El adjetivo “misericordioso” es uno de los más bellos y profundos del vocabulario de nuestra religión cristiana. “Misericordioso” significa saber colocar el corazón cerca de la miseria para compadecerse de ella, tener un corazón tierno para con la miseria para remediarla.
La palabra “misericordia” está compuesta de dos vocablos: miseria y corazón. Quiere decir: tener un corazón abierto y generoso para con la miseria del otro.
La miseria es nuestra. El corazón para remediarla es de Dios. Dios contempla nuestra miseria y nos brinda su amor sin medida.

4
Nuestra meta es Dios

En el libro primero de las Confesiones de San Agustín, encontramos la famosísima exclamación: “[Señor Dios], nos creaste para ti y nuestro corazón andará siempre inquieto mientras no descanse en ti”.
Nuestro inicio radica en Dios y nuestra meta definitiva es Él.
Nuestra existencia es un proyecto que se inicia gracias a Dios y en Dios y que un día terminará en Él.
Entender esto significa dar un sentido profundo a nuestro ser y actuar.
Sin Dios, somos como seres perdidos en el universo, que desconocen su inicio, ignoran su camino y carecen de meta.
Sin Dios, el ser humano no es nada y anda errante por la vida sin rumbo ni destino y privado de auténtica felicidad.
Dios es el principio y el fin de nuestro existir. Y nuestra vida no es más que el trecho entre estos dos puntos básicos que debemos aprovechar al máximo para alabarle, darle gracias y servirle en los hermanos más necesitados.

5
Dios preside el santuario de mi interioridad

San Agustín dice en sus Confesiones: “[Señor Dios mío], tú eres interior a mi más honda interioridad”.
Es ésta una expresión bellísima, llena de fuerza poética y de profunda espiritualidad.
En lo más hondo de nuestro santuario interior está Él. Él preside nuestra más íntima interioridad y es “superior a todo cuanto hay en mí de superior”.
Dios no está cerca de nosotros, sino en lo más profundo de nuestro ser y podemos entablar con Él un diálogo tierno de amistad.
Entre Criador y criatura hay un abismo, pero el Dios que nos ha criado por amor quiere entablar con su criatura una relación de amistad.

● ● ● ● ●

> _Tus tareas_:
1. Responde brevemente estas preguntas sobre el fragmento citado:
(a) ¿De qué dos vocablos está compuesta la palabra “misericordia”?
(b) ¿En qué libro de las Confesiones de San Agustín se encuentra la exclamación “nos creaste para ti”?
(c) ¿Qué tipo de relación quiere entablar Dios con su criatura?
2. Reproduce tal cual el pasaje del fragmento citado que empieza en “Entender esto significa” y acaba en “de profunda espiritualidad.”.

> _Filas del conjunto_:
● ● ● ● ●

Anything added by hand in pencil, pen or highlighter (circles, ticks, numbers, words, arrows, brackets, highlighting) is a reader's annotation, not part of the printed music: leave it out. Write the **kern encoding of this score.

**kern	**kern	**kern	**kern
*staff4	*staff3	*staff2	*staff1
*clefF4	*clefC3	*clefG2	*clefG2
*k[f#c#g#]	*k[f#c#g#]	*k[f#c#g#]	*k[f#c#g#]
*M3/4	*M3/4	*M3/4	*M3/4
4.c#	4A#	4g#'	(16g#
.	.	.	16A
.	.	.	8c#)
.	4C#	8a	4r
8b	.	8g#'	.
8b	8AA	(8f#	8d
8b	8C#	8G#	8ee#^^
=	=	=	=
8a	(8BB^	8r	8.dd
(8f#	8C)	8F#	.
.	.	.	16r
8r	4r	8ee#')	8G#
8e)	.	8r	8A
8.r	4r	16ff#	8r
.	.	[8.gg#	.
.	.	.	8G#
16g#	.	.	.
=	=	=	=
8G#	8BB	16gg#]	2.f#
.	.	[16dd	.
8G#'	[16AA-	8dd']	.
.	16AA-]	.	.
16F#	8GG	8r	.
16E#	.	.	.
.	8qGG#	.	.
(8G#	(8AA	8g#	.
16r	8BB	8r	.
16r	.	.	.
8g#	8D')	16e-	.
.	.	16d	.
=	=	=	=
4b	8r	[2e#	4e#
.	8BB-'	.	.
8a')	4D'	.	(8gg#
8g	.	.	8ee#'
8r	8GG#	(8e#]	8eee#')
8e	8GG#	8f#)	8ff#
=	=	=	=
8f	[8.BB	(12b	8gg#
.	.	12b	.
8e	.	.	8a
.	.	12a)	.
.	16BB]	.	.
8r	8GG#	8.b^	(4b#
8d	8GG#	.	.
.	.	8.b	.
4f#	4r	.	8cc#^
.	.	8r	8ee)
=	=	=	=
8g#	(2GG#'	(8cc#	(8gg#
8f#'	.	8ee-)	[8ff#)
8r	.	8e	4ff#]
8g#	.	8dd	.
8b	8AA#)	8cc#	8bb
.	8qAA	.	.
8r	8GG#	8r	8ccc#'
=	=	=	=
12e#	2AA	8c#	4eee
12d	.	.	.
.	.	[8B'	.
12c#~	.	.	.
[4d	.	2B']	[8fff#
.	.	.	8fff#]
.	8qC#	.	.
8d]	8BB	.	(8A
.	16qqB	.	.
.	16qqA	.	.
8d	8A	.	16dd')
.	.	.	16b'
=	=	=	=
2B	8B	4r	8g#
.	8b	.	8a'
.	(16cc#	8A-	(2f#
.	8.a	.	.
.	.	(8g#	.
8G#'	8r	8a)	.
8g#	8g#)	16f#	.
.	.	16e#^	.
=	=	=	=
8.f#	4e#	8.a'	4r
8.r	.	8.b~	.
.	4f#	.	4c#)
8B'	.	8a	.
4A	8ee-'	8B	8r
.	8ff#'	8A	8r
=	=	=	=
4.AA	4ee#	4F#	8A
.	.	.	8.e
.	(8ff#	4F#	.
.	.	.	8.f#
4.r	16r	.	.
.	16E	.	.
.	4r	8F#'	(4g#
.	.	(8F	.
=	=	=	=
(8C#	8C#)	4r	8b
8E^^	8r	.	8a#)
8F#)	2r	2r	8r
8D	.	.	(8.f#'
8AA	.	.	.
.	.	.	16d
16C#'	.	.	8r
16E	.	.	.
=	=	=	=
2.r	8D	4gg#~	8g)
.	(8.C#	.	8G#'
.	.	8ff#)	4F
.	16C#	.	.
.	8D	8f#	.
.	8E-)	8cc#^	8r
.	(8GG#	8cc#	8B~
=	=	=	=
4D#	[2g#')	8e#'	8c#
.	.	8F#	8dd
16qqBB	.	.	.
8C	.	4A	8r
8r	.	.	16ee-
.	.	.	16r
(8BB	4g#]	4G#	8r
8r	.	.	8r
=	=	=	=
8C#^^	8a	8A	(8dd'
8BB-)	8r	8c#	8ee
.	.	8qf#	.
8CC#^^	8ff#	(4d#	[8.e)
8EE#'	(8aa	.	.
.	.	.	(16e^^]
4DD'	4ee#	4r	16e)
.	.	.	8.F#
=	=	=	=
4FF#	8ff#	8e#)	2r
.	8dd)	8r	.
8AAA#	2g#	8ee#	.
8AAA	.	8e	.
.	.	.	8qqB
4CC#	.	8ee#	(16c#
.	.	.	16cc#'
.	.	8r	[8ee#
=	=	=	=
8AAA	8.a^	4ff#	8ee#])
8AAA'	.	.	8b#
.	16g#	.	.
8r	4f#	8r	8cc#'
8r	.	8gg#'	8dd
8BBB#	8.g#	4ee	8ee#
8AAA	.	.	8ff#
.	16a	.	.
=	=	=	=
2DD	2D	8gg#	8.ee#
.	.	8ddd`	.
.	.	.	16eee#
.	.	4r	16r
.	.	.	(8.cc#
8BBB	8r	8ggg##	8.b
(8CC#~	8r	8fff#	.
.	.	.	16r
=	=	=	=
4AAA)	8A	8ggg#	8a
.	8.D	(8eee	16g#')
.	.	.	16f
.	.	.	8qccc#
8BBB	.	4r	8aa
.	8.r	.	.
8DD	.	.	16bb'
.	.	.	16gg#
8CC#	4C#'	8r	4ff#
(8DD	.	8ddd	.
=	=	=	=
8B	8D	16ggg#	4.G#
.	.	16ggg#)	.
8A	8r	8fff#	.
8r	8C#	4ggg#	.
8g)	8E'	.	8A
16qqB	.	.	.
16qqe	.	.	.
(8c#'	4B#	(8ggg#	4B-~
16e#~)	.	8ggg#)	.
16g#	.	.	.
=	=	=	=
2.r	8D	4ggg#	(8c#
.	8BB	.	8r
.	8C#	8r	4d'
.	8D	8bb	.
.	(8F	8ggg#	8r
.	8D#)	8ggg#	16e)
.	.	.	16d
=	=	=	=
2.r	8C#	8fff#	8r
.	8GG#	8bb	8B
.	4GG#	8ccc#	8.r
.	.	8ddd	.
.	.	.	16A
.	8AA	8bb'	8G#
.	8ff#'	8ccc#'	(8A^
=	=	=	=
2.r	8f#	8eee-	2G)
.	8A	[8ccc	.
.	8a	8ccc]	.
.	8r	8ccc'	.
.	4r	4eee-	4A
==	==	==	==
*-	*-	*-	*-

● ● ● ● ●

> _Lista de respuestas_:
1.
(a) De miseria y corazón.
(b) En el libro primero.
(c) Una relación de amistad.

2.
Entender esto significa dar un sentido profundo a nuestro ser y actuar.
Sin Dios, somos como seres perdidos en el universo, que desconocen su inicio, ignoran su camino y carecen de meta.
Sin Dios, el ser humano no es nada y anda errante por la vida sin rumbo ni destino y privado de auténtica felicidad.
Dios es el principio y el fin de nuestro existir. Y nuestra vida no es más que el trecho entre estos dos puntos básicos que debemos aprovechar al máximo para alabarle, darle gracias y servirle en los hermanos más necesitados.

5
Dios preside el santuario de mi interioridad

San Agustín dice en sus Confesiones: “[Señor Dios mío], tú eres interior a mi más honda interioridad”.
Es ésta una expresión bellísima, llena de fuerza poética y de profunda espiritualidad.